-- Selected passage --
Show Nav

Five Recommendations For Customer Online and Mobile Banking Agreements

It’s no secret that bank customers are increasingly turning to online and mobile banking platforms for their day-to-day banking needs. As these platforms continue to expand and new services come on line, banks should pay special attention to the agreements and terms and conditions governing the relationship between the bank and its customers. Below are five issues for your bank to consider when designing the terms and conditions governing your online and mobile platforms.

  1. Create a Comprehensive Agreement that is Easily Adaptable

On the consumer side, many banks are moving towards one agreement that includes both general terms for online and mobile banking and specific terms for certain services such as bill pay, person – to-person, and account-to-account transactions. The one-agreement approach allows bank customers to agree to terms and conditions for all services at the time of enrollment, as opposed to each time the customer initiates a specific service included in online or mobile banking. However, some third-party service platforms require consumers to agree to specific terms at the time of service enrollment, which may force the bank to include terms in a separate agreement. As a result, when banks purchase new services or switch to a new online or mobile platforms they can find themselves having to overhaul their online banking agreements. To address this issue, specific service terms should be located in separate stand-alone” sections at the end of the agreement. This makes it easier for your bank to include new service terms or transfer existing terms into separate documents if required to accommodate a new platform.

The one-agreement approach is more difficult to implement for business customers. Many business services available through online and mobile banking, such as wire transfers, ACH origination and remote deposit capture, require in-depth terms and conditions that are better addressed by separate agreement. Additionally, business customers are more likely to not sign up for all available services at the time of enrollment. In the business context, we often suggest that banks create a master agreement with addendums governing specific services. The master agreement includes general terms for all services available through online and mobile banking, including service availability, cut-off times, available functions, limits on liability and indemnification responsibilities. Each specific service addendum incorporates the terms of the master agreement, and includes additional terms related to the specific service.

-- Given request 1 --
According to the banking-agreements text, what general terms does the master agreement for business customers include? List every one.
The rows that follow the text are unrelated to it, and each can be read independently.

-- Records shown --
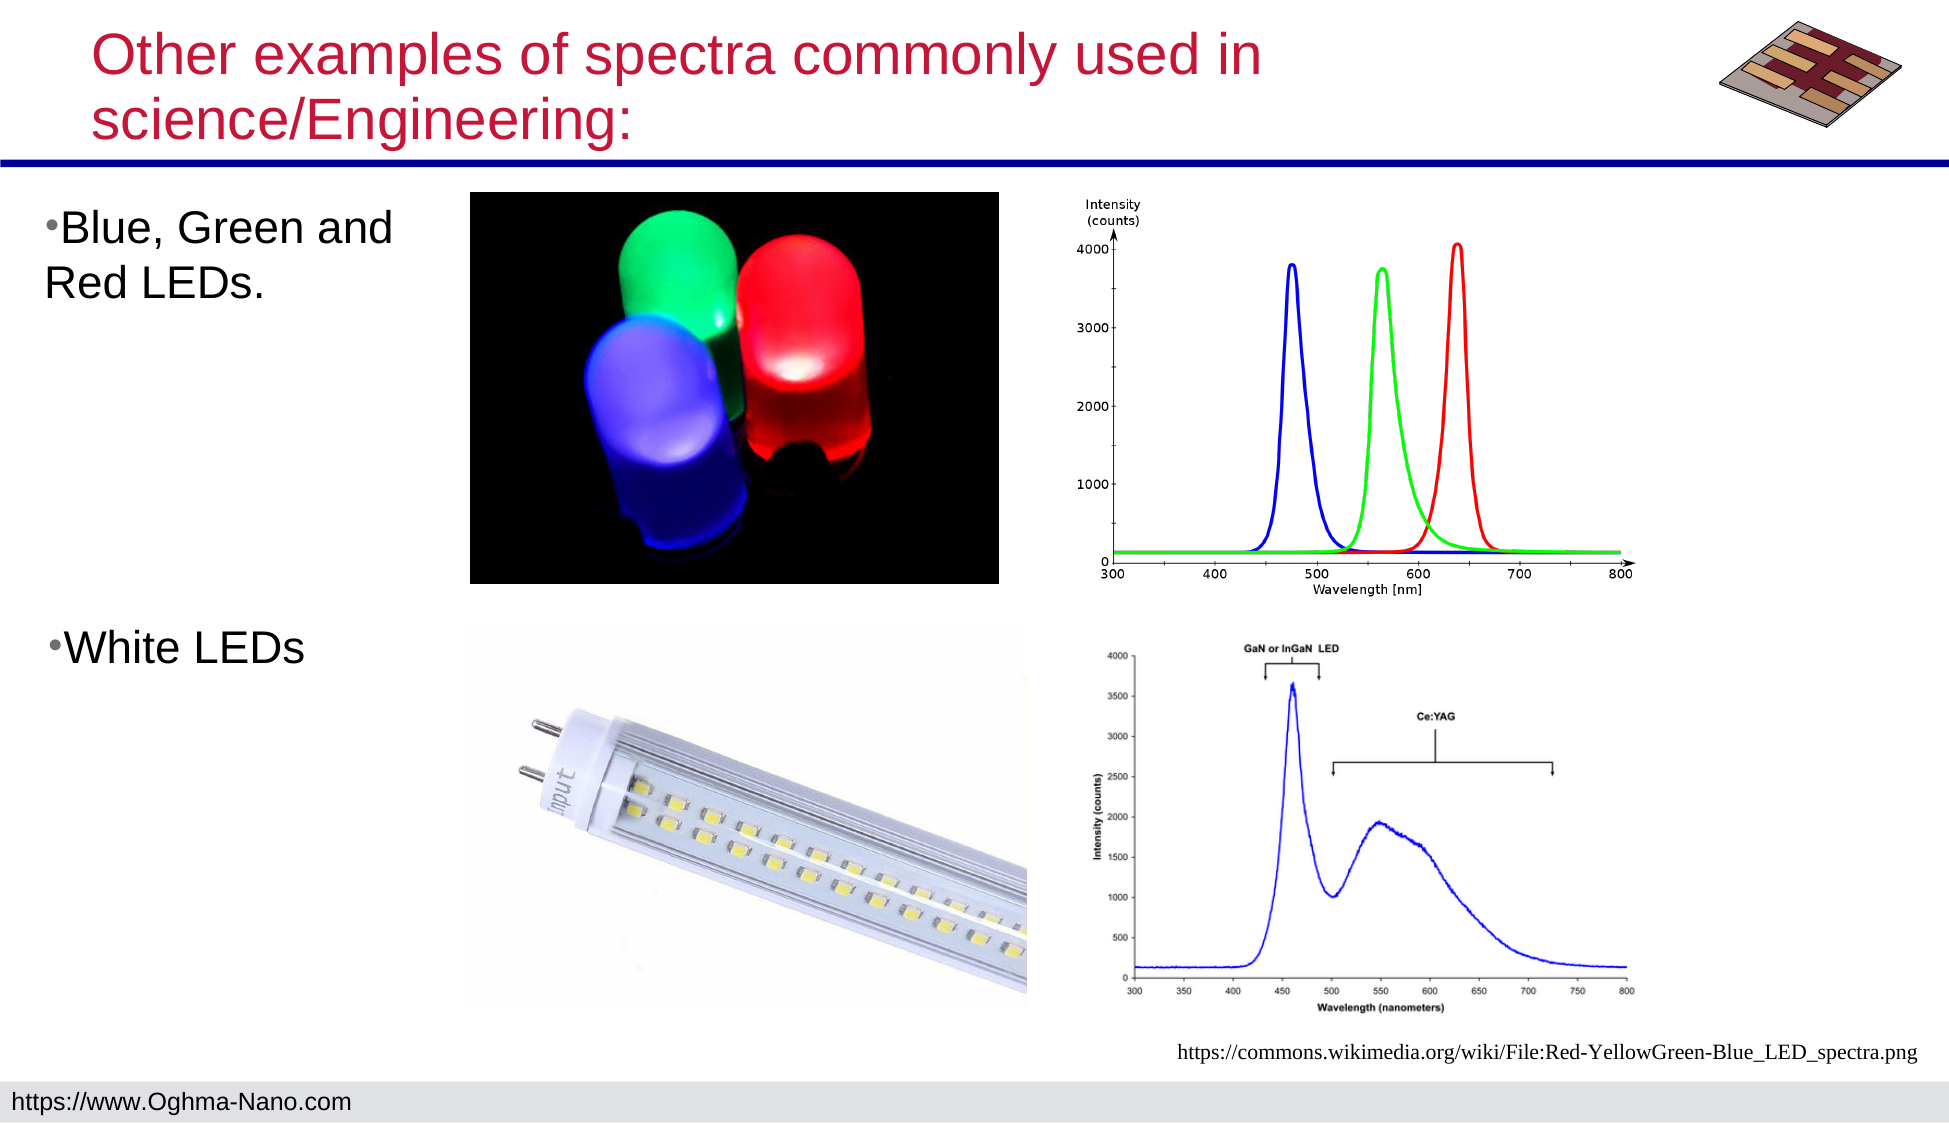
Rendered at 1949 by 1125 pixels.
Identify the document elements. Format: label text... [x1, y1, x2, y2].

title Other examples of spectra commonly used in science/Engineering: [76, 14, 1685, 160]
text_box https://commons.wikimedia.org/wiki/File:Red-YellowGreen-Blue_LED_spectra.png [1162, 1030, 1949, 1105]
picture [1076, 195, 1639, 598]
text_box White LEDs [32, 609, 438, 735]
picture [470, 192, 999, 584]
text_box Blue, Green and Red LEDs. [29, 190, 435, 316]
picture [1080, 616, 1652, 1027]
picture [463, 624, 1027, 1009]
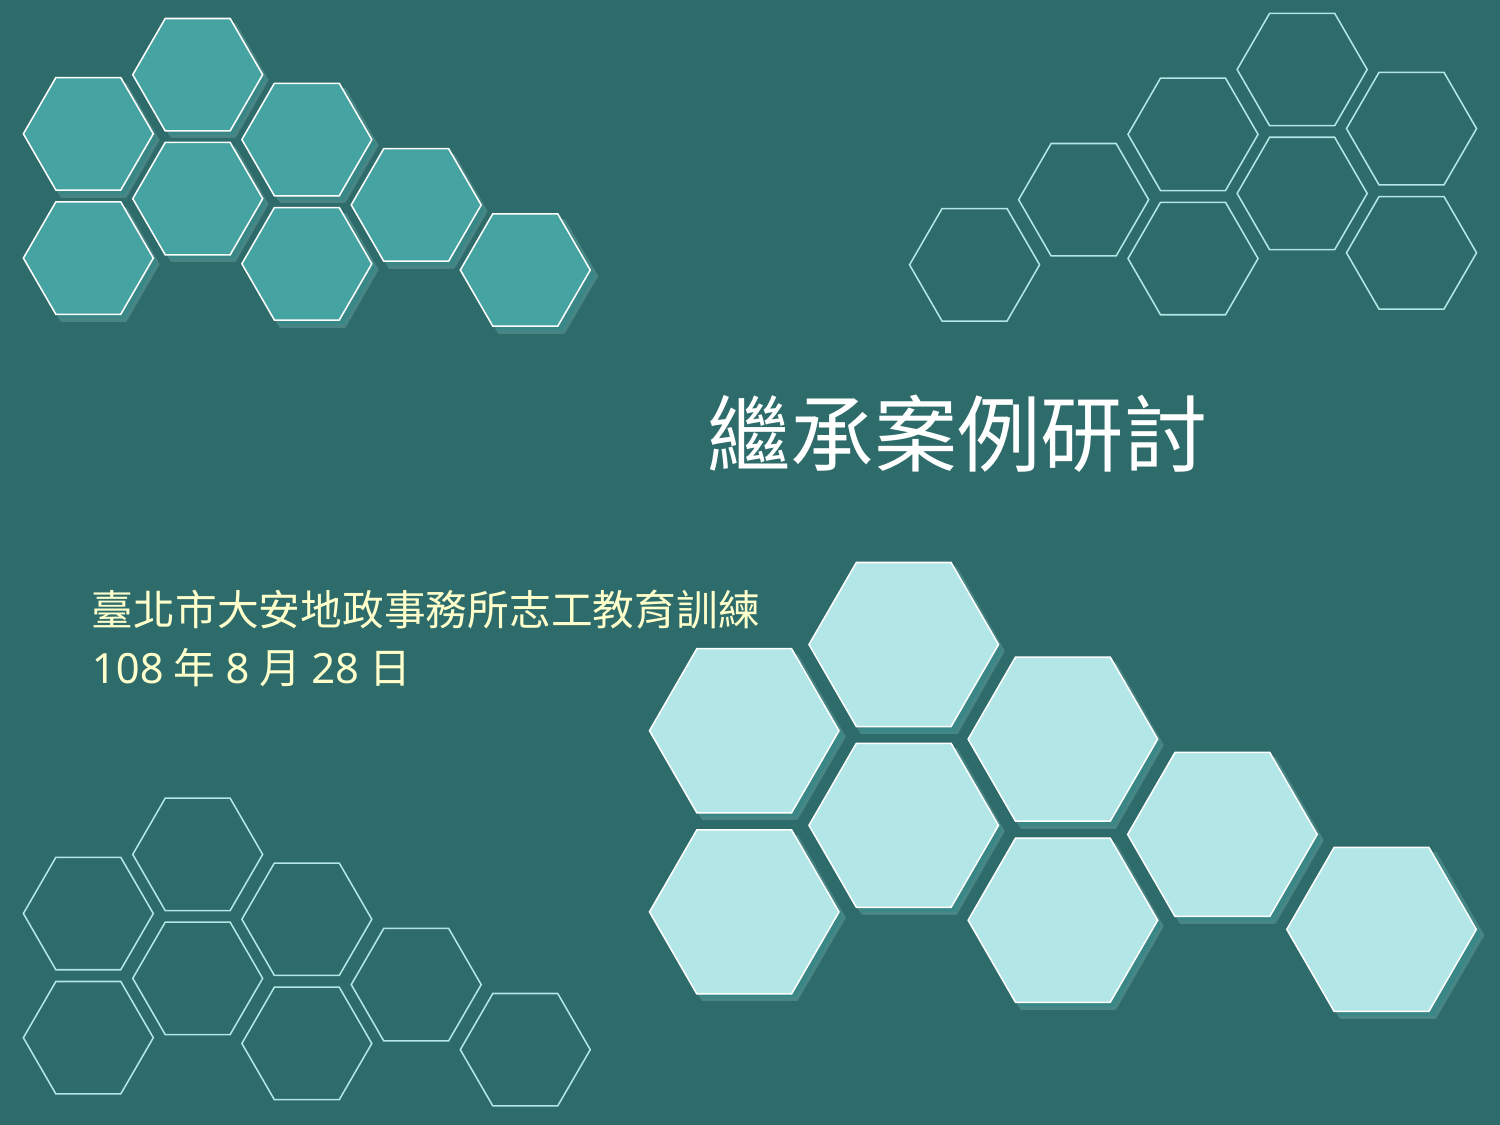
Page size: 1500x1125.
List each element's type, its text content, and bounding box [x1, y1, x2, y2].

title 繼承案例研討 [76, 296, 1223, 569]
subtitle 臺北市大安地政事務所志工教育訓練 108年8月28日 [76, 576, 815, 864]
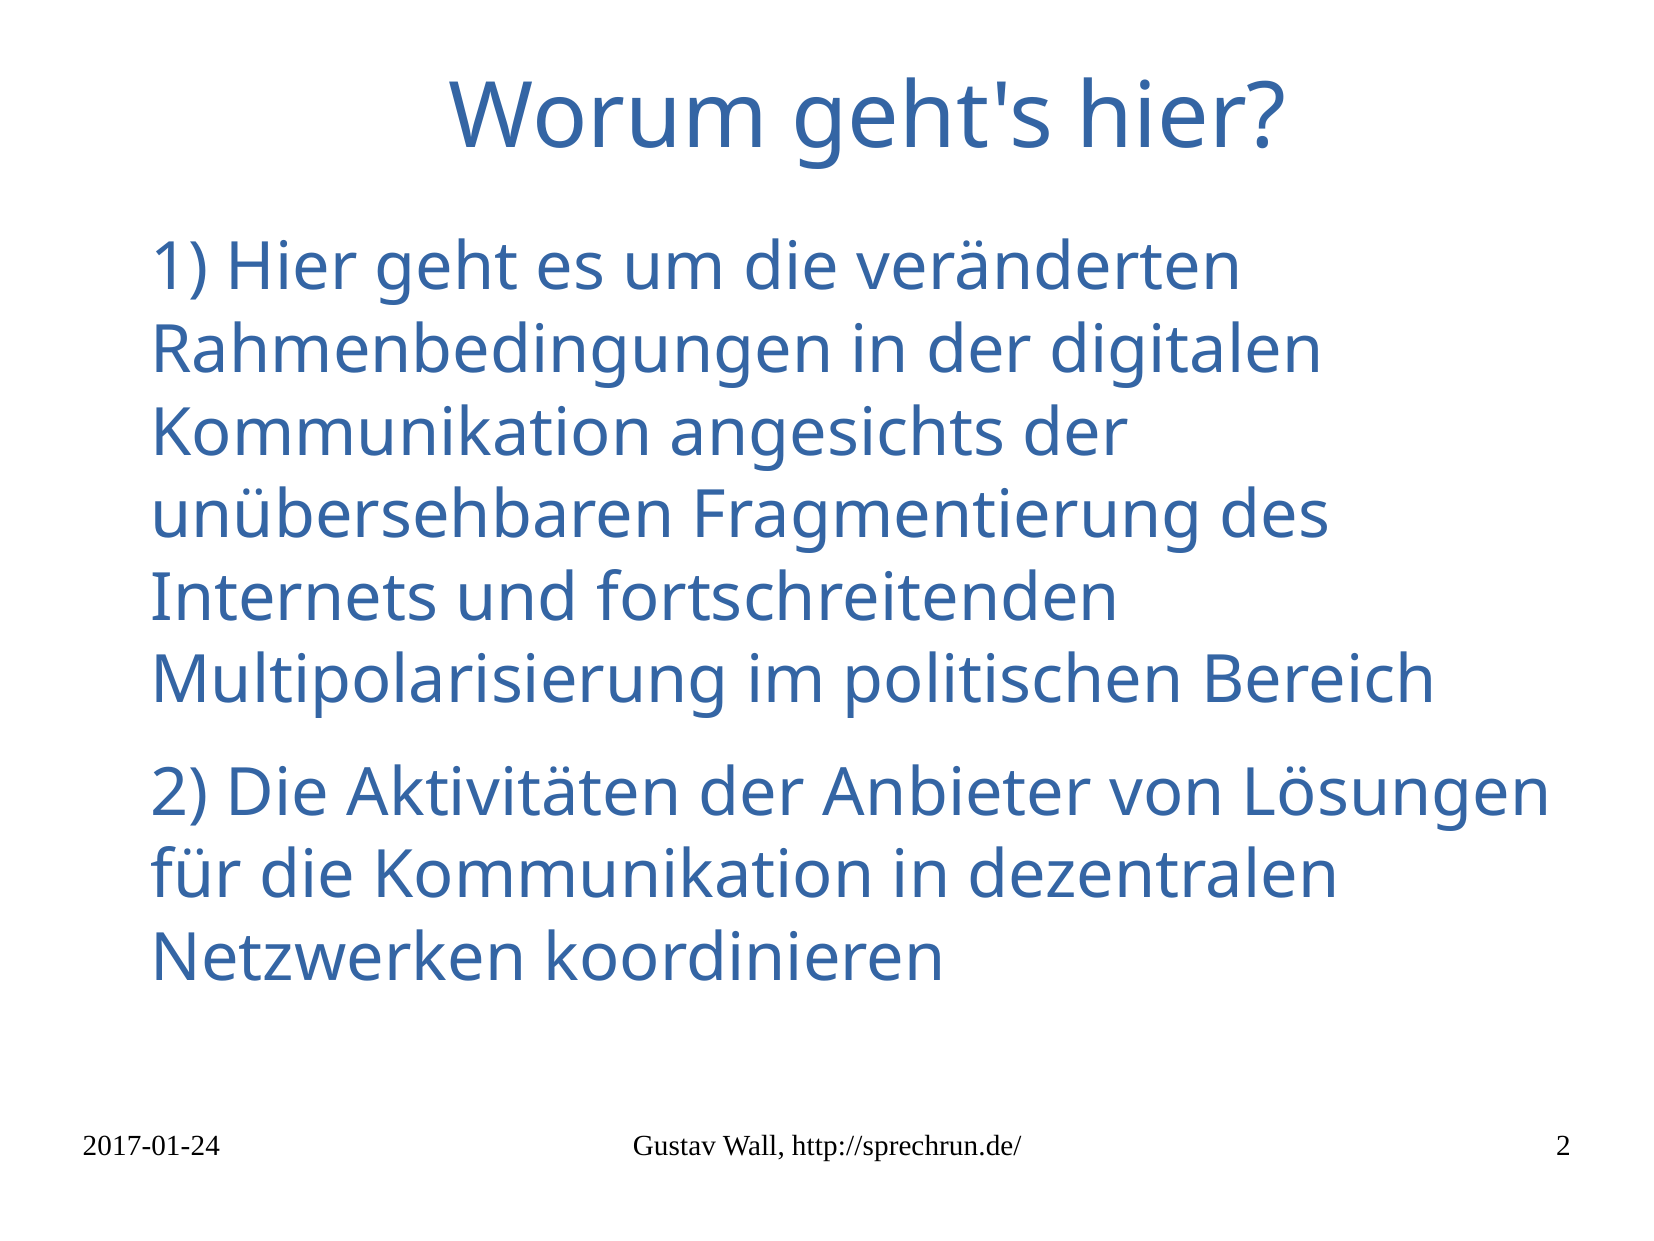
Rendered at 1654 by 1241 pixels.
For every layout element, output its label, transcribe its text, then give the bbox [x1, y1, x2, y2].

title Worum geht's hier? [82, 4, 1654, 219]
list 1) Hier geht es um die veränderten Rahmenbedingungen in der digitalen Kommunikation angesichts der unübersehbaren Fragmentierung des Internets und fortschreitenden Multipolarisierung im politischen Bereich 2) Die Aktivitäten der Anbieter von Lösungen für die Kommunikation in dezentralen Netzwerken koordinieren [150, 226, 1568, 1195]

-- Given request 2 --
Rewrite the rows starting at the first row and ending at the row that contains "1030, 1949, 1105]". Replace "document elements" with "layout elements" and omit the pictures.

-- Written reply 1 --
- service availability
- cut-off times
- available functions
- limits on liability
- indemnification responsibilities

-- Written reply 2 --
Rendered at 1949 by 1125 pixels.
Identify the layout elements. Format: label text... [x1, y1, x2, y2].

title Other examples of spectra commonly used in science/Engineering: [76, 14, 1685, 160]
text_box https://commons.wikimedia.org/wiki/File:Red-YellowGreen-Blue_LED_spectra.png [1162, 1030, 1949, 1105]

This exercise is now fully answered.